Here, the record demonstrates that after the self-executing order was issued in December 2020, both parties failed to conduct depositions on or before February 19, 2021, as required by the terms of that order. Although the attorneys for both parties affirmed that they exchanged correspondence concerning the scheduling of depositions pursuant to the self-executing order, both attorneys denied ever receiving these letters, and the record does not contain any evidence of telephone calls or emails demonstrating any other attempts to comply with the self-executing order. Given the parties' failed efforts to schedule depositions in accordance with the conditional order, the defendant failed to establish that the plaintiff "violated the conditional order of preclusion or otherwise willfully and contumaciously failed to comply with discovery" (Robert v Azoulay Realty Corp., 209 AD3d at 785-786; see Cannon v 111 Fulton St. Condominium, Inc., 162 AD3d at 840; Marerro v City of New York, 287 AD2d 298, 298).

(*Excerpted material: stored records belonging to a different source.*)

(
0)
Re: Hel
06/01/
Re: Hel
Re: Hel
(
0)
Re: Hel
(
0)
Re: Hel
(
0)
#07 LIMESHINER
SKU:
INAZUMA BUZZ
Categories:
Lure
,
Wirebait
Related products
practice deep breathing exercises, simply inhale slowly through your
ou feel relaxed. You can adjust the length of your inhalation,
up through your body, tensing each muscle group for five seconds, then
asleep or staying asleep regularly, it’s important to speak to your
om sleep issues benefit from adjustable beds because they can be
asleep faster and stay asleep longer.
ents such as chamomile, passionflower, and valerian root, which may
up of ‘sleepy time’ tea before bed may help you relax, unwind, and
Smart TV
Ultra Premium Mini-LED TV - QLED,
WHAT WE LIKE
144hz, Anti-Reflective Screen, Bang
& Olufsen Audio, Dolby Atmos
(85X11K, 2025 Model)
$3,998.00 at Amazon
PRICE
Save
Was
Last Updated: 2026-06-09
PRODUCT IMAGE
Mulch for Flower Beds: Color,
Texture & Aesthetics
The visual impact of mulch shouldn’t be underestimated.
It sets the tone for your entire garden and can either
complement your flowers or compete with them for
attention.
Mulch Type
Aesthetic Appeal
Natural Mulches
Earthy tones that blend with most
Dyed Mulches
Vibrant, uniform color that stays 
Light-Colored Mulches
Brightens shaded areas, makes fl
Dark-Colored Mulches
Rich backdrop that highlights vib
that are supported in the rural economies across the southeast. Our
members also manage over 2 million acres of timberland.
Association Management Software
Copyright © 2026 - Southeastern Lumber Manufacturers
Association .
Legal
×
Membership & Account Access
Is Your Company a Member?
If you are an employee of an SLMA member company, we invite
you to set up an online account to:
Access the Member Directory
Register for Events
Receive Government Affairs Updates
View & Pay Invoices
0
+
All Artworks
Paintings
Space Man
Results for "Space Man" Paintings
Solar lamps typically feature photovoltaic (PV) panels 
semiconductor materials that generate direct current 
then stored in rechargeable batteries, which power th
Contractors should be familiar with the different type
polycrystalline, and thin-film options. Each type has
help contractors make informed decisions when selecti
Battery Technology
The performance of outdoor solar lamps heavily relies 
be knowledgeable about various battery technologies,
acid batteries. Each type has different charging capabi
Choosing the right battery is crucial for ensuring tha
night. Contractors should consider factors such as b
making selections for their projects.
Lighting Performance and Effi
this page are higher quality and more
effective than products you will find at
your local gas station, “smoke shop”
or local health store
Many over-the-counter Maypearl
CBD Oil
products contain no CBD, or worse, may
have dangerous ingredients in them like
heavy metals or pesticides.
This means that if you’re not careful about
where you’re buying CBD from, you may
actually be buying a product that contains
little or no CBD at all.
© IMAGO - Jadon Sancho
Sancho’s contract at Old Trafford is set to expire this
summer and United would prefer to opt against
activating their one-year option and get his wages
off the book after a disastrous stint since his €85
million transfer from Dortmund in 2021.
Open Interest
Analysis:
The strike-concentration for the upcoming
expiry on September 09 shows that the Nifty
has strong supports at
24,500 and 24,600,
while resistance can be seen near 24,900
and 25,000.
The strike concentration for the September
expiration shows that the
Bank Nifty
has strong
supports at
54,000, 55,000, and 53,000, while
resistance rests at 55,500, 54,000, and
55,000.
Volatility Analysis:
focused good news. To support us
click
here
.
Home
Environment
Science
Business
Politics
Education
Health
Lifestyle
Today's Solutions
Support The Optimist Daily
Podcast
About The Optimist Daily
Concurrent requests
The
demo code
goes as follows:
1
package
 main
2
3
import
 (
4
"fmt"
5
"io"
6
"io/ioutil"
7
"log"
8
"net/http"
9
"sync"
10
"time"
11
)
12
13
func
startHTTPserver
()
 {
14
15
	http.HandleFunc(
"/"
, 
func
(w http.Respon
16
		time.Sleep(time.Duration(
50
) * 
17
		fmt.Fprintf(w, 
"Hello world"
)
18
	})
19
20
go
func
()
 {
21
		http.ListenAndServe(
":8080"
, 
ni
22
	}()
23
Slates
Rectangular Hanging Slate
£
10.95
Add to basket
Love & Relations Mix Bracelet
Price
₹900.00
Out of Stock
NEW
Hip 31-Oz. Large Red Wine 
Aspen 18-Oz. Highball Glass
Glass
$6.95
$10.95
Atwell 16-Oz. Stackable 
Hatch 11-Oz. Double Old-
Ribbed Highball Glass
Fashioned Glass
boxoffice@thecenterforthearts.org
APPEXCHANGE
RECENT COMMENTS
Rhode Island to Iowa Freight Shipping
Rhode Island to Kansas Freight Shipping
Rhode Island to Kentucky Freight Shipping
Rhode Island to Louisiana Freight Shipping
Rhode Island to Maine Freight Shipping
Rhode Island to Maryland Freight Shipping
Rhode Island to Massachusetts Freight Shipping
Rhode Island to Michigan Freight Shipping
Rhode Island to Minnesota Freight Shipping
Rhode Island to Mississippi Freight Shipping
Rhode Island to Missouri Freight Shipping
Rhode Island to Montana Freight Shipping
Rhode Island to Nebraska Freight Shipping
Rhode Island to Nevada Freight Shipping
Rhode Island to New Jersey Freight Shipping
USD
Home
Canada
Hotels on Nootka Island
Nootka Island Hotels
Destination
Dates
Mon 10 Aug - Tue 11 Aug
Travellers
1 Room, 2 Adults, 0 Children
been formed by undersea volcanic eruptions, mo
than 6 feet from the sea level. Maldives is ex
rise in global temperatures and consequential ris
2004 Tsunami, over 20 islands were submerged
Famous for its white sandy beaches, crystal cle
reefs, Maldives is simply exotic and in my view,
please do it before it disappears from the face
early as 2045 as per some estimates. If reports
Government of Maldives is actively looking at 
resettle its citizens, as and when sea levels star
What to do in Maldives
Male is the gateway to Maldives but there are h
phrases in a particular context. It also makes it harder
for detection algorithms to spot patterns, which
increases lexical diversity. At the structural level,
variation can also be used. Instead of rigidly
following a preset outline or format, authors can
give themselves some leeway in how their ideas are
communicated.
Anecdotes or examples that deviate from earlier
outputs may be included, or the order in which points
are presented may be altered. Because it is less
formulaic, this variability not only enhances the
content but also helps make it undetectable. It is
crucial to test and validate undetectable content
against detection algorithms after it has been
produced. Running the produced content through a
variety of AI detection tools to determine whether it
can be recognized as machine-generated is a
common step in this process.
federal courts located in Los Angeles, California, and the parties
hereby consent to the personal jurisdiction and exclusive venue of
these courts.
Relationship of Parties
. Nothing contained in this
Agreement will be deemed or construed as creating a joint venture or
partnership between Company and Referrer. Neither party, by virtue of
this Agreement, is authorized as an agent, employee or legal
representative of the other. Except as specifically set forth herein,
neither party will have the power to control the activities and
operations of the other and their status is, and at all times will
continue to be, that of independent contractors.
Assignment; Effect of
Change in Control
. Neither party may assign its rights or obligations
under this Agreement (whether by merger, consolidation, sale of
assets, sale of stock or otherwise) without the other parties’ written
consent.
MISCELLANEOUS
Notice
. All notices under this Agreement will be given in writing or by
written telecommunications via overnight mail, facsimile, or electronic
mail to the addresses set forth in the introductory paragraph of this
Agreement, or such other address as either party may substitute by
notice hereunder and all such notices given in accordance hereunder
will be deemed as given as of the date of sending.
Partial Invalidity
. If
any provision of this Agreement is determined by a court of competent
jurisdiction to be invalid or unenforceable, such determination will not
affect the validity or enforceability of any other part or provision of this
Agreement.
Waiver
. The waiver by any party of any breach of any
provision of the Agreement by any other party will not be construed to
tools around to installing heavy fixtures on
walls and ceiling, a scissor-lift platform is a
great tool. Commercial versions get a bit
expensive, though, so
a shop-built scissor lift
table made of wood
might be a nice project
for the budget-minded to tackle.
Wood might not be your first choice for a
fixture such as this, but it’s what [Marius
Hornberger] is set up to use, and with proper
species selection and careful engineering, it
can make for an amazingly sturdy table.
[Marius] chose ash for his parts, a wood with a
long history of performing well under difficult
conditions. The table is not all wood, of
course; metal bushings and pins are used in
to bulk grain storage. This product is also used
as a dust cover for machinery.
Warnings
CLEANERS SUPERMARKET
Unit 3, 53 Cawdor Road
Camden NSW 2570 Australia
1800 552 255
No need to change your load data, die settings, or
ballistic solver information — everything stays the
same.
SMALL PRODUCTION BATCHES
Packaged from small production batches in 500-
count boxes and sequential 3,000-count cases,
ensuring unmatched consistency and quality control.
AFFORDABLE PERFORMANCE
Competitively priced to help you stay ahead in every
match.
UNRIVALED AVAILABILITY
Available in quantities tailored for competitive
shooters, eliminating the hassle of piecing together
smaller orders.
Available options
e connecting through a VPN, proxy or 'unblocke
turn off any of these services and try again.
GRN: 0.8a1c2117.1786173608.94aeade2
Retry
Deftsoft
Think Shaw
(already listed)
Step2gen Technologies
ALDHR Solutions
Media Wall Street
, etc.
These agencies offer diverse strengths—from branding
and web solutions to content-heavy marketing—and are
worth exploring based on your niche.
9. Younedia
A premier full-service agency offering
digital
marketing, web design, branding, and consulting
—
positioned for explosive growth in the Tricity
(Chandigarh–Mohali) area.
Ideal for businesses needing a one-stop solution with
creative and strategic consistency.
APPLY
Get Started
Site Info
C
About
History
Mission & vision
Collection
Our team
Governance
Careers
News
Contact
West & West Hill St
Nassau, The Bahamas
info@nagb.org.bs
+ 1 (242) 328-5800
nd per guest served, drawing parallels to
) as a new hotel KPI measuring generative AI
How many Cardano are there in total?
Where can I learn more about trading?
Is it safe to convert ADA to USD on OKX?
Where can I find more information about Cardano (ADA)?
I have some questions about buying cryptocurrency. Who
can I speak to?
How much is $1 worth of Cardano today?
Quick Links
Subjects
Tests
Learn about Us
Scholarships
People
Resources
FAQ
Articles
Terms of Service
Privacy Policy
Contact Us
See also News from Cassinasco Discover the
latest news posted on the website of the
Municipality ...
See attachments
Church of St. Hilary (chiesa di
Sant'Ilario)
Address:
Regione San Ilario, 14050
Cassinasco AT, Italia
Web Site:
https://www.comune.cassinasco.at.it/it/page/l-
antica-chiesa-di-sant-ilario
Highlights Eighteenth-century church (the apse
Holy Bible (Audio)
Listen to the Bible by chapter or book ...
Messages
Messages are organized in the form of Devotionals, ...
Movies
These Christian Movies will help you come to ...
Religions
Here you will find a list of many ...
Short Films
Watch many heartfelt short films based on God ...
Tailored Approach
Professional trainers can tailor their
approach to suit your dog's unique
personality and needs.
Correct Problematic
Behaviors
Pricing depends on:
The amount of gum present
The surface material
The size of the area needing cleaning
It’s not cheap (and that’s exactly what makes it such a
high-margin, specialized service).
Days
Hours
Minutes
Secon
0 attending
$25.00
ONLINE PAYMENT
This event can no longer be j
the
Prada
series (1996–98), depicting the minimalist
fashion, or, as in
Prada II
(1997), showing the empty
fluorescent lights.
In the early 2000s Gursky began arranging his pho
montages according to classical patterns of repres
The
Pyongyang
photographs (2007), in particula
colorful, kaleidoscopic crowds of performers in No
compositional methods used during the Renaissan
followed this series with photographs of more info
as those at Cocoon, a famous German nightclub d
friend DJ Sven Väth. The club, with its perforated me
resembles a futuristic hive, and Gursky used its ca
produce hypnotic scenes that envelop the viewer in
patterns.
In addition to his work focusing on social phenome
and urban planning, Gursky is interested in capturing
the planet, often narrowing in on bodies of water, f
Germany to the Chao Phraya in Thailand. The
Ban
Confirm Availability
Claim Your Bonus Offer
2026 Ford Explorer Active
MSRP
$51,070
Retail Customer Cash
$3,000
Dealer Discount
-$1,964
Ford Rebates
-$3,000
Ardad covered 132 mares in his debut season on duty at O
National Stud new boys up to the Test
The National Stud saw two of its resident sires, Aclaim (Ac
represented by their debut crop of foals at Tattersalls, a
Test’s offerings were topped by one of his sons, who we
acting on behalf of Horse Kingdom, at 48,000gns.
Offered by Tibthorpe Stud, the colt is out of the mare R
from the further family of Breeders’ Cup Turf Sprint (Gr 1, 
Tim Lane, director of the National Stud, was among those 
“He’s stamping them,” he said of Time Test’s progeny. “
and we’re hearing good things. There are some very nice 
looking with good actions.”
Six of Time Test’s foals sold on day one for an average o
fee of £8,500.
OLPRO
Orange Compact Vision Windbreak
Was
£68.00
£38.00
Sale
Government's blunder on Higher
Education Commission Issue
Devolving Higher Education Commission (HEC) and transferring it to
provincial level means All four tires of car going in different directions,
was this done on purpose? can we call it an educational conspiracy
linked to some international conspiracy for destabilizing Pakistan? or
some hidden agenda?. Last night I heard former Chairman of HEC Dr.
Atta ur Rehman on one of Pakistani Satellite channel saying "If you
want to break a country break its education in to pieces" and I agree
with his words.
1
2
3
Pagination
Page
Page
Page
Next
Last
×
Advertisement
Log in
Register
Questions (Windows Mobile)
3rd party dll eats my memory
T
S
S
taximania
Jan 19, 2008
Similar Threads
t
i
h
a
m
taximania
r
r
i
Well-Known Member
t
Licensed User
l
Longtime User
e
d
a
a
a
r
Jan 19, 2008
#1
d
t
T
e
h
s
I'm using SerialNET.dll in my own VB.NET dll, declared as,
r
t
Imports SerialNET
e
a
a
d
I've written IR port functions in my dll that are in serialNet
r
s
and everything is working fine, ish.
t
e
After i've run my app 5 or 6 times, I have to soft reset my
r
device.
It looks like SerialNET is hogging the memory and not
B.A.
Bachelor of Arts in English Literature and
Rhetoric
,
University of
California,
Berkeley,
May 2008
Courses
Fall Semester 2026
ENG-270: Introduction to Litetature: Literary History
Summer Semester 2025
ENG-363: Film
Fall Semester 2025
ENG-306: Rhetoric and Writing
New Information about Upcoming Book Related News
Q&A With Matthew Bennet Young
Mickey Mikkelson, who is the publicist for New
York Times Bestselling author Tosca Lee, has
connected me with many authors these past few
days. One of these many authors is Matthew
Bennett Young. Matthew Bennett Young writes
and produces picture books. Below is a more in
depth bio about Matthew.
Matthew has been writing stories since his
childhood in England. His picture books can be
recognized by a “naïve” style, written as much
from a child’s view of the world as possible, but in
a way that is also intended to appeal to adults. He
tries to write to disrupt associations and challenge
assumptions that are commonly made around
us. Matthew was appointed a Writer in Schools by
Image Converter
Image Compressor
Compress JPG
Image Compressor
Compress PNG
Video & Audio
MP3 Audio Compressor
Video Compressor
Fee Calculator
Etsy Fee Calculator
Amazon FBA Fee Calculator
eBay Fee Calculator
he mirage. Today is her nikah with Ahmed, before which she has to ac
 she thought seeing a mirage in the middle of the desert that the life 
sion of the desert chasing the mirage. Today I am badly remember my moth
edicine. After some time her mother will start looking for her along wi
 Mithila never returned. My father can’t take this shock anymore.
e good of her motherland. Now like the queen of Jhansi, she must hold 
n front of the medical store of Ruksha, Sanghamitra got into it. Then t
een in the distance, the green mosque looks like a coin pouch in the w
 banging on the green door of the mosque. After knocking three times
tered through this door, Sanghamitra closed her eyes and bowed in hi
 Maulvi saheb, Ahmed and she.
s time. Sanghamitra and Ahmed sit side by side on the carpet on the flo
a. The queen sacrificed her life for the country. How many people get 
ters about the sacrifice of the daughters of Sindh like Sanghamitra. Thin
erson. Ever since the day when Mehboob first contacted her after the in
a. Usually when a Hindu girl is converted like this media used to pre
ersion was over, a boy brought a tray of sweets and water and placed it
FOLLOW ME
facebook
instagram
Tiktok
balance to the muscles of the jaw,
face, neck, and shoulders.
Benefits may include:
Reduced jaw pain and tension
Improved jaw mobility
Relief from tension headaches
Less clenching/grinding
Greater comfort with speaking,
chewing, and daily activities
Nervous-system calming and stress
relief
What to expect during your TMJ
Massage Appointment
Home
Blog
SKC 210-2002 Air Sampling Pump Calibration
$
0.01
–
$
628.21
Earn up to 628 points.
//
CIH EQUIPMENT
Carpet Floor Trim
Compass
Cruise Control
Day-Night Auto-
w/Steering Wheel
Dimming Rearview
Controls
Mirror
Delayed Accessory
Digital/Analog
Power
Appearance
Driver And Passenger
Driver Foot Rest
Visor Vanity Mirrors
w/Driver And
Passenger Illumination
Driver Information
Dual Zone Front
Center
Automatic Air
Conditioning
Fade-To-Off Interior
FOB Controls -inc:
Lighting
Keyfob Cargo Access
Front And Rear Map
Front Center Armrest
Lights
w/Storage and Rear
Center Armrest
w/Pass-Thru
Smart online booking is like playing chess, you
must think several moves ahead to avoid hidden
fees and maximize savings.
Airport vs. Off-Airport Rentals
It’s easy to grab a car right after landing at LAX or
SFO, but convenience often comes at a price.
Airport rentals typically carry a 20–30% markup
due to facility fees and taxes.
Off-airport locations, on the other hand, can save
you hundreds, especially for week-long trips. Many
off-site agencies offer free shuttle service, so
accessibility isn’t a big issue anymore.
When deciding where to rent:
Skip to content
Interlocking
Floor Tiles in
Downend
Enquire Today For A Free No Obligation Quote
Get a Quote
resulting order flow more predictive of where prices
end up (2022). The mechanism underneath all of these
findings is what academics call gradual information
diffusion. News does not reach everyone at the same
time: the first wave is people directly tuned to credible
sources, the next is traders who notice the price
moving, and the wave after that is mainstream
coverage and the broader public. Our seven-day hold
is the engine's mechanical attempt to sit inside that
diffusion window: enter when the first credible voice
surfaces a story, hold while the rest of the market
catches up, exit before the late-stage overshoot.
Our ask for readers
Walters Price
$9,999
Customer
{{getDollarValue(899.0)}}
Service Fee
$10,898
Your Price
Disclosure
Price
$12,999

Accordingly, contrary to the defendant's contention, the Supreme Court did not improvidently exercise its discretion by, in effect, granting leave to reargue, and upon reargument, vacating the dismissal order and thereupon denying the defendant's prior motion, and vacating so much of the self-executing order as precluded the plaintiff from testifying at trial.
The defendant's remaining contention is without merit.
IANNACCI, J.P., WOOTEN, VOUTSINAS and WAN, JJ., concur.